YOLOv4 → Vitis AI DPU Compatible TVM Transform Pass Implementation

5 minute read

Published:

Overview

Vitis-AI’s Model Zoo1 provides AI models already optimized considering DPU constraints2.

Vitis AI is an integrated platform for quantizing, compiling, and inferencing trained models on Xilinx FPGA platforms.

Vitis AI supports various frameworks such as TensorFlow, PyTorch, and Caffe, and TVM is also included in Vitis-AI’s third_party directory3. Therefore, using TVM, we can create a system that converts AI models to hardware-optimized models directly before hardware-optimized AI models are uploaded to Model Zoo.

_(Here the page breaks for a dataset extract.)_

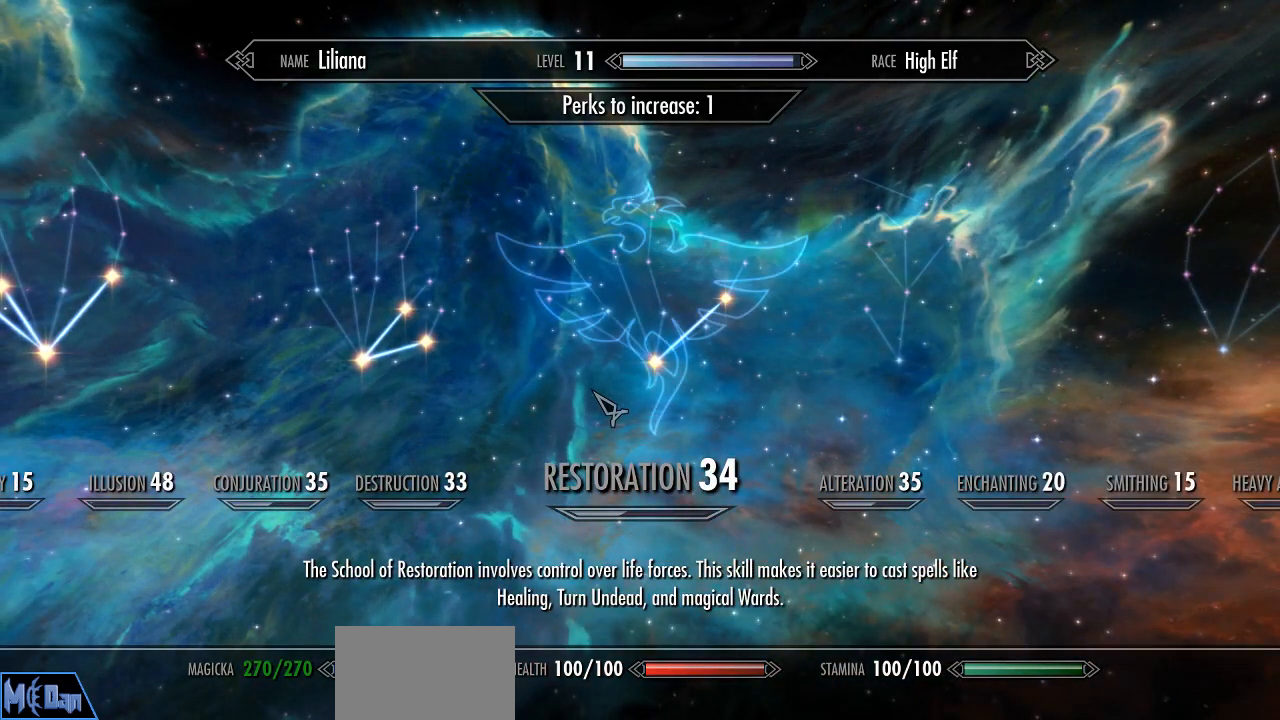
{"keys": [], "mouse": [], "mouse_move": "still", "events": []}
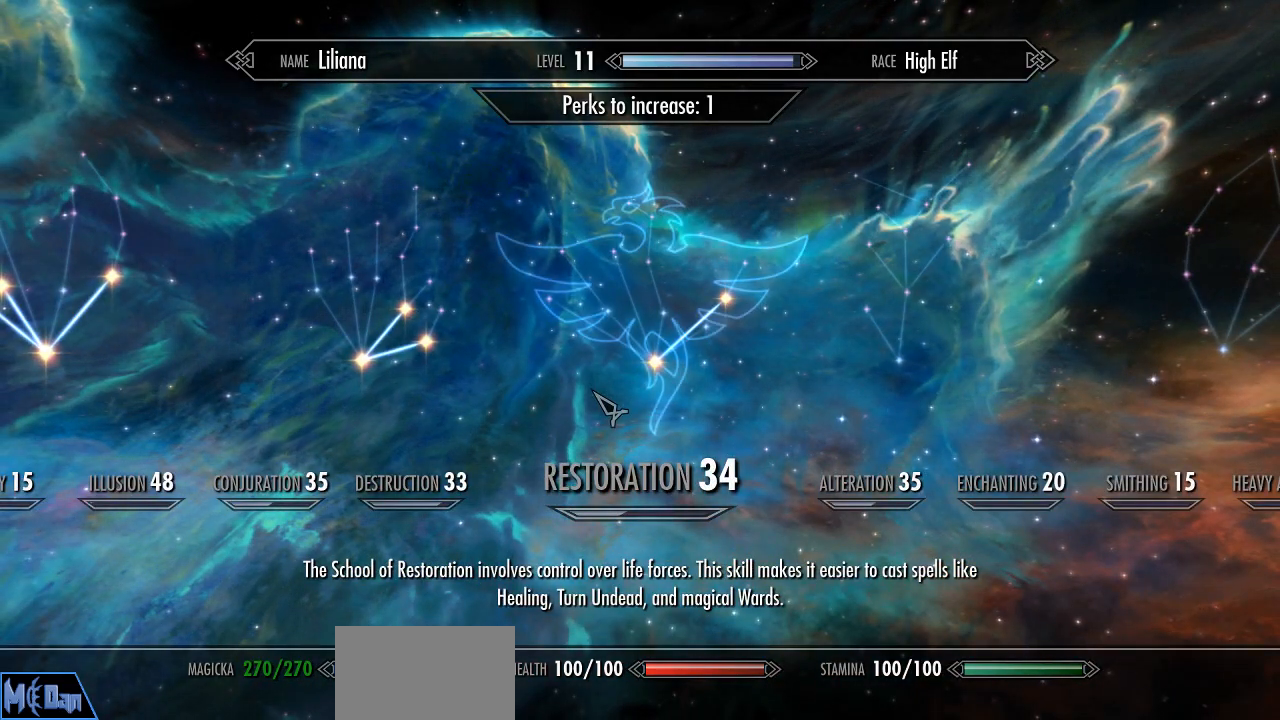
{"keys": [], "mouse": [], "mouse_move": "still", "events": []}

This document summarizes how to automatically convert original YOLOv4 to DPU-compatible YOLOv4-Leaky using TVM pattern transformation passes, automating the same structure provided by Model Zoo.

YOLOv4 Conversion Requirements

Two major modifications are needed to run YOLOv4 on DPU. 4

1. MISH Activation Function → LeakyReLU 5

The MISH activation function is defined as:

\[mish(x) = x \cdot \tanh(\ln(1 + \exp(x)))\]

MISH does not support hardware acceleration on DPU, so it must be replaced with LeakyReLU.

\[LeakyReLU(x) = \begin{cases} ax & \text{if } x < 0 \\ x & \text{if } x \geq 0 \end{cases}\]

Here, a is a learnable parameter, typically 0.1 or -0.1.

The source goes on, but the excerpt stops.